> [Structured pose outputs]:
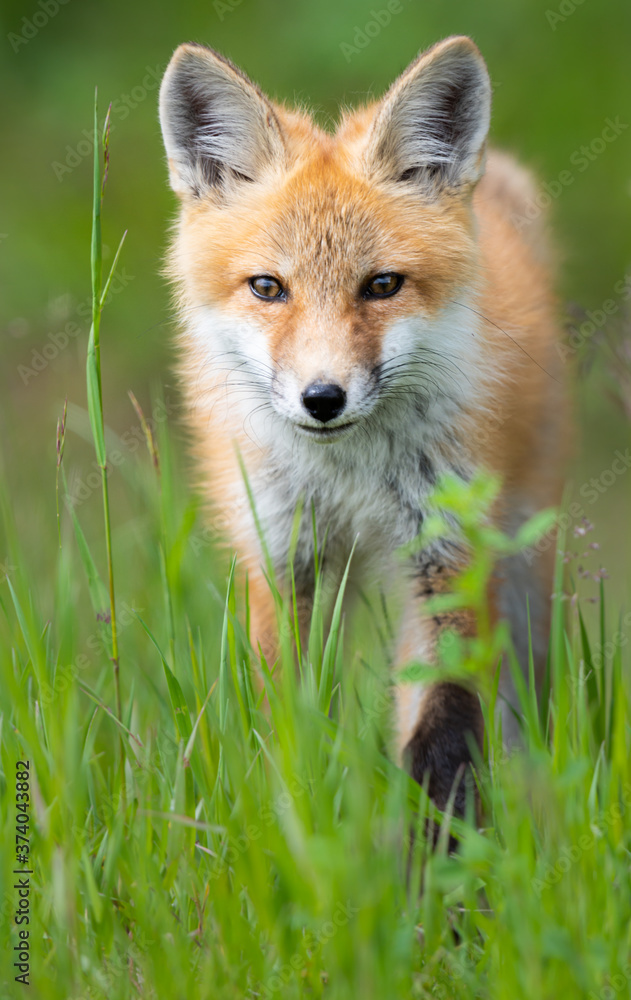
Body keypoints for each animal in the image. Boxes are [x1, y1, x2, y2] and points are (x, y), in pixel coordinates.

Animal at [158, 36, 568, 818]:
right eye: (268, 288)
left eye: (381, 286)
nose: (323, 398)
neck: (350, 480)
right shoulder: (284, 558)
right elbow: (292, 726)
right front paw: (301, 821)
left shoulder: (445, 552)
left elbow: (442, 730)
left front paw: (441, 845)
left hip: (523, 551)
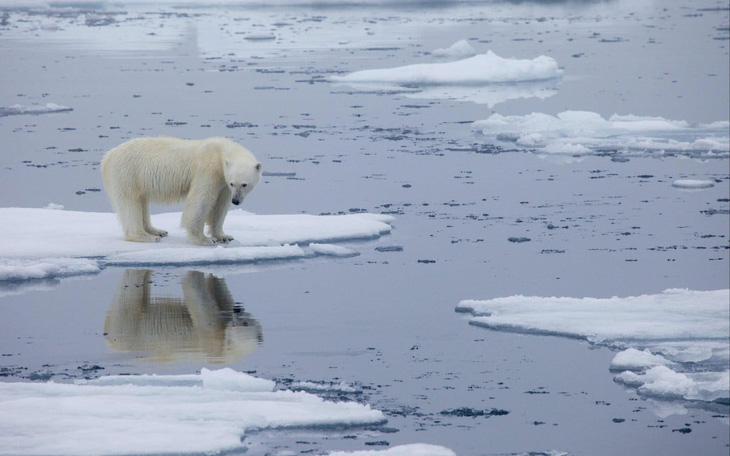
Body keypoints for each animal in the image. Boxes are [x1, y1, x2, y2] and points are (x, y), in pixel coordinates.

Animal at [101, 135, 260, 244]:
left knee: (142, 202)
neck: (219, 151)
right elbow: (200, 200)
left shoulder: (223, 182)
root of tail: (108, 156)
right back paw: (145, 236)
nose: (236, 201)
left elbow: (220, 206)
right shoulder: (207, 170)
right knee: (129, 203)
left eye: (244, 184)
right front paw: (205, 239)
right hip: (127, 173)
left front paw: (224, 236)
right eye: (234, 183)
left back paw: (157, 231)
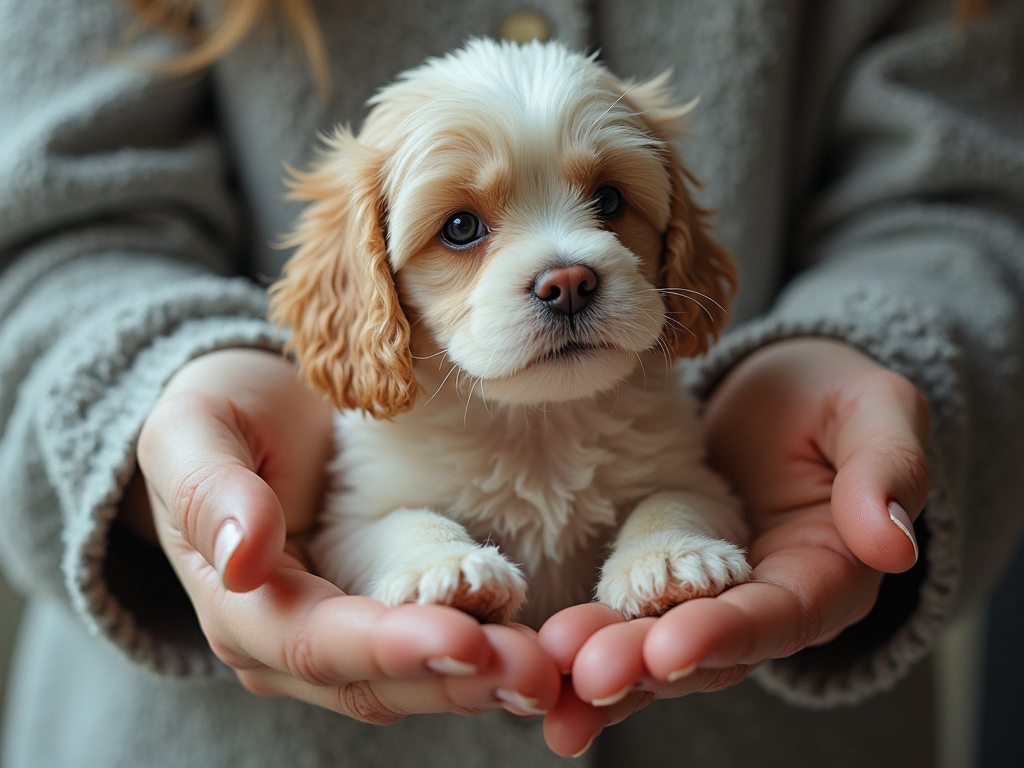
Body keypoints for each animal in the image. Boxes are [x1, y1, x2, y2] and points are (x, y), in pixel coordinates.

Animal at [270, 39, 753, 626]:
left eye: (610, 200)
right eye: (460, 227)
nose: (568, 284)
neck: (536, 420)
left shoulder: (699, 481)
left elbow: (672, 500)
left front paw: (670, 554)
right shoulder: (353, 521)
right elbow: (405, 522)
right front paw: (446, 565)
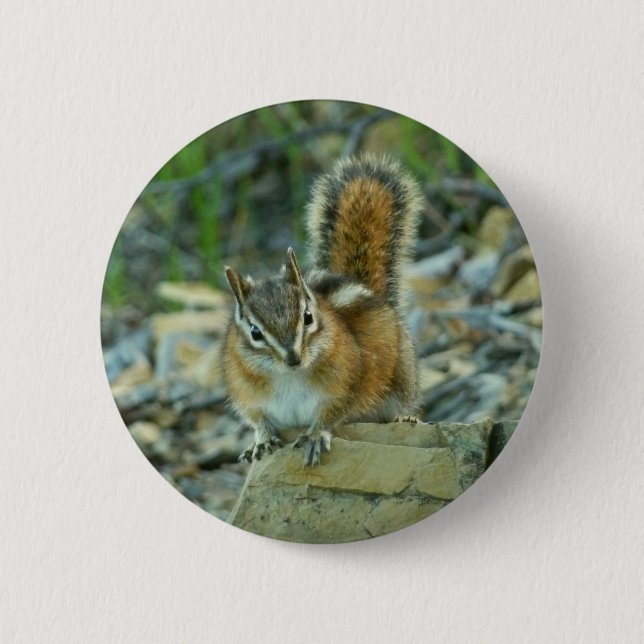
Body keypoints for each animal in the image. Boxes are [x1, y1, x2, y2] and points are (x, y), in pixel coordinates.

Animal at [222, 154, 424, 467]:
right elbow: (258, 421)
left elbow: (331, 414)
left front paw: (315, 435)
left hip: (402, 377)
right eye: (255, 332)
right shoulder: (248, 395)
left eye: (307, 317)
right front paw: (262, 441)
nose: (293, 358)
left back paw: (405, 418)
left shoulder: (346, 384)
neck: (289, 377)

> [Required action]:
Your output should be the lines above from the one that contains "right elbow: (292, 726)" through the one that contains "right shoulder: (353, 521)", word for word, with pictures left out.

> [Task solution]:
right elbow: (292, 726)
right front paw: (301, 821)
left shoulder: (445, 552)
left elbow: (442, 730)
left front paw: (441, 845)
left hip: (523, 551)
Body keypoints for each animal in the image. Boxes are [x1, y1, x2, y2] and points are (x, y), in pixel coordinates.

Animal at [101, 135, 260, 244]:
left knee: (142, 202)
neck: (219, 151)
right elbow: (200, 200)
left shoulder: (223, 182)
root of tail: (108, 156)
right back paw: (145, 236)
nose: (236, 201)
left elbow: (220, 206)
right shoulder: (207, 170)
right knee: (129, 203)
left eye: (244, 184)
right front paw: (205, 239)
right hip: (127, 173)
left front paw: (224, 236)
right eye: (234, 183)
left back paw: (157, 231)
Body keypoints for each animal in the image. Boxes are [x1, y1, x2, y2] and points are (x, y), in pixel coordinates.

Animal at [270, 39, 753, 626]:
left eye: (610, 200)
right eye: (460, 227)
nose: (568, 284)
neck: (536, 420)
left shoulder: (699, 481)
left elbow: (672, 500)
left front paw: (670, 554)
right shoulder: (353, 521)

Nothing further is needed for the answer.